The Cybersecurity and Infrastructure Security Agency (CISA) encourages administrators to review the NCSC Alert for more information and to review the following security advisories and apply the necessary updates:

 

IC3 Issues Alert on Ransomware

October 4, 2019

The Internet Crime Complaint Center (IC3) has released an alert on ransomware threats to U.S. businesses and organizations. Ransomware is a type of malware designed to deny access to a computer system or data until a ransom is paid. Cyber criminals often infect organizations with ransomware through email phishing campaigns or exploiting vulnerabilities in software or Remote Desktop Protocol (RDP).

The Cybersecurity and Infrastructure Security Agency (CISA) encourages users and administrators to review the IC3 Alert and CISA’s resource page on ransomware for more information on protecting against and responding to ransomware.

 

NCSC Releases Fact Sheet on DNS Monitoring

October 4, 2019

The Dutch National Cyber Security Centre (NCSC) has released a fact sheet on the increasing difficulty of Domain Name System (DNS) monitoring. NCSC warns that although modernization of transport protocols is helpful, it also makes it more difficult to monitor or modify DNS requests. These changes could render an organization’s security controls ineffective.

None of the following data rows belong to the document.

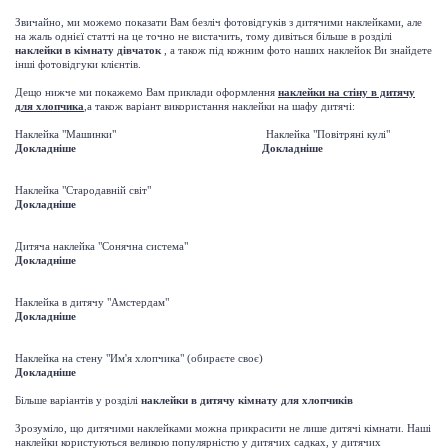
Звичайно, ми можемо показати Вам безліч фотовідгуків з дитячими наклейками, але
на жаль однієї статті на це точно не вистачить, тому дивіться більше в розділі
наклейки в кімнату дівчаток
, а також під кожним фото наших наклейок Ви знайдете
інші фотовідгуки клієнтів.
Дещо нижче ми покажемо Вам приклади оформлення
наклейки на стіну в дитячу
для хлопчика
,а також варіант використання наклейки на шафу дитячі:
Наклейка "Машинки" Наклейка "Повітряні кулі"
Докладніше
Докладніше
Наклейка "Стародавній світ"
Докладніше
Дитяча наклейка "Сонячна система"
Докладніше
Наклейка в дитячу "Амстердам"
Докладніше
Наклейка на стену "Им'я хлопчика" (обираєте своє)
Докладніше
Більше варіантів у розділі
наклейки в дитячу кімнату для хлопчиків
Зрозуміло, що дитячими наклейками можна прикрасити не лише дитячі кімнати. Наші
наклейки користуються великою популярністю у дитячих садках, у дитячих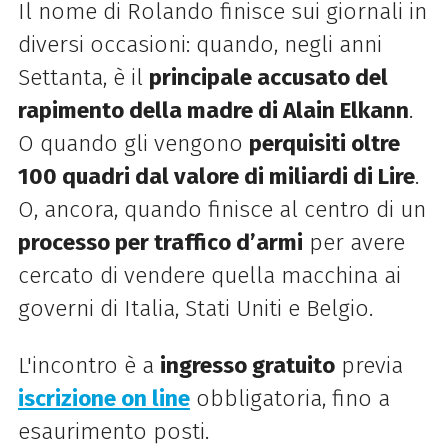
Il nome di Rolando finisce sui giornali in
diversi occasioni: quando, negli anni
Settanta, è il
principale accusato del
rapimento della madre di Alain Elkann
.
O quando gli vengono
perquisiti oltre
100 quadri dal valore di miliardi di Lire
.
O, ancora, quando finisce al centro di un
processo per traffico d’armi
per avere
cercato di vendere quella macchina ai
governi di Italia, Stati Uniti e Belgio.
L'incontro è a
ingresso gratuito
previa
iscrizione on line
obbligatoria, fino a
esaurimento posti.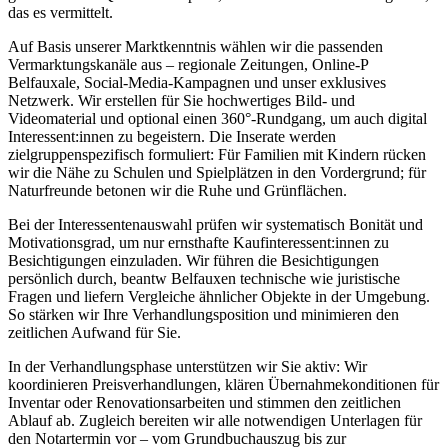
das es vermittelt.
Auf Basis unserer Marktkenntnis wählen wir die passenden
Vermarktungskanäle aus – regionale Zeitungen, Online-P
Belfauxale, Social-Media-Kampagnen und unser exklusives
Netzwerk. Wir erstellen für Sie hochwertiges Bild- und
Videomaterial und optional einen 360°-Rundgang, um auch digital
Interessent:innen zu begeistern. Die Inserate werden
zielgruppenspezifisch formuliert: Für Familien mit Kindern rücken
wir die Nähe zu Schulen und Spielplätzen in den Vordergrund; für
Naturfreunde betonen wir die Ruhe und Grünflächen.
Bei der Interessentenauswahl prüfen wir systematisch Bonität und
Motivationsgrad, um nur ernsthafte Kaufinteressent:innen zu
Besichtigungen einzuladen. Wir führen die Besichtigungen
persönlich durch, beantw Belfauxen technische wie juristische
Fragen und liefern Vergleiche ähnlicher Objekte in der Umgebung.
So stärken wir Ihre Verhandlungsposition und minimieren den
zeitlichen Aufwand für Sie.
In der Verhandlungsphase unterstützen wir Sie aktiv: Wir
koordinieren Preisverhandlungen, klären Übernahmekonditionen für
Inventar oder Renovationsarbeiten und stimmen den zeitlichen
Ablauf ab. Zugleich bereiten wir alle notwendigen Unterlagen für
den Notartermin vor – vom Grundbuchauszug bis zur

The Cybersecurity and Infrastructure Security Agency (CISA) recommends users and administrators review the Dutch NCSC fact sheet on DNS monitoring for additional information and recommendations.

 

Microsoft Re-Releases Security Updates

October 3, 2019

Microsoft has re-released security updates to address a vulnerability in Microsoft software. A remote attacker could exploit this vulnerability to take control of an affected system. Updates are now available automatically via Windows Update or Windows Server Update Services.

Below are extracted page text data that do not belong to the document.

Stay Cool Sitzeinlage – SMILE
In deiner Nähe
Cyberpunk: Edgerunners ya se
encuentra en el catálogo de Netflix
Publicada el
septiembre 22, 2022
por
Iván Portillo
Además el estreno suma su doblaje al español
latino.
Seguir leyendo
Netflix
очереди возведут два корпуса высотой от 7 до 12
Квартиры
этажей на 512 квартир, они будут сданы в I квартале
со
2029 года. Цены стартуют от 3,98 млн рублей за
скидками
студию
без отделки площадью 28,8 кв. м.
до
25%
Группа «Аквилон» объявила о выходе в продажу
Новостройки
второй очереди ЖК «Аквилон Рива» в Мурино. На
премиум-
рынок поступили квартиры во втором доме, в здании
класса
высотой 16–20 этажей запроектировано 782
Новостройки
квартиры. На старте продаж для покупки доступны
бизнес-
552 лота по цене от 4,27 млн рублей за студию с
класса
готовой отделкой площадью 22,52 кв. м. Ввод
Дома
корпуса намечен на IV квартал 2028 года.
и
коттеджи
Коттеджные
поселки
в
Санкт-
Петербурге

The Cybersecurity and Infrastructure Security Agency (CISA) encourages users and administrators to review Microsoft Security Advisory for CVE-2019-1367 and apply the necessary updates.

 

Cisco Releases Security Updates

October 3, 2019

Cisco has released security updates to address vulnerabilities affecting multiple Cisco products. A remote attacker could exploit some of these vulnerabilities to take control of an affected system.

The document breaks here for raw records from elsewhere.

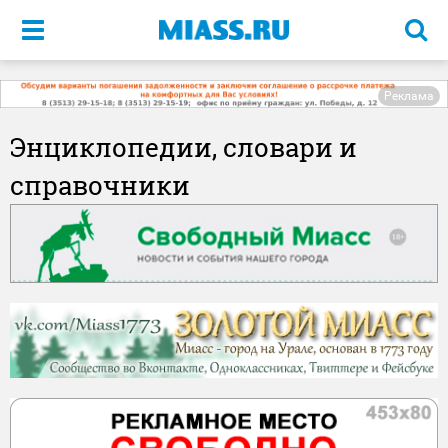
Меню
Реклама
Энциклопедии, словари и
справочники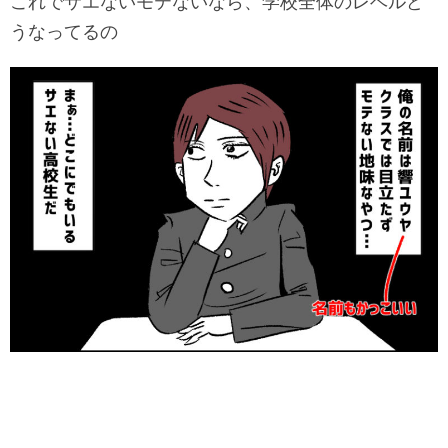
これでサエないモテないなら、学校全体のレベルど
うなってるの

The Cybersecurity and Infrastructure Security Agency (CISA) encourages users and administrators to review the Cisco Event Response page and apply the necessary updates.

 

Exim Releases Security Update

October 1, 2019

Exim has released a security update to address a vulnerability affecting Exim versions 4.92 to 4.92.2. A remote attacker could exploit this vulnerability to take control of an affected email server.

The Cybersecurity and Infrastructure Security Agency (CISA) encourages users and administrators to review the Exim CVE-2019-16928 page and upgrade to Exim 4.92.3.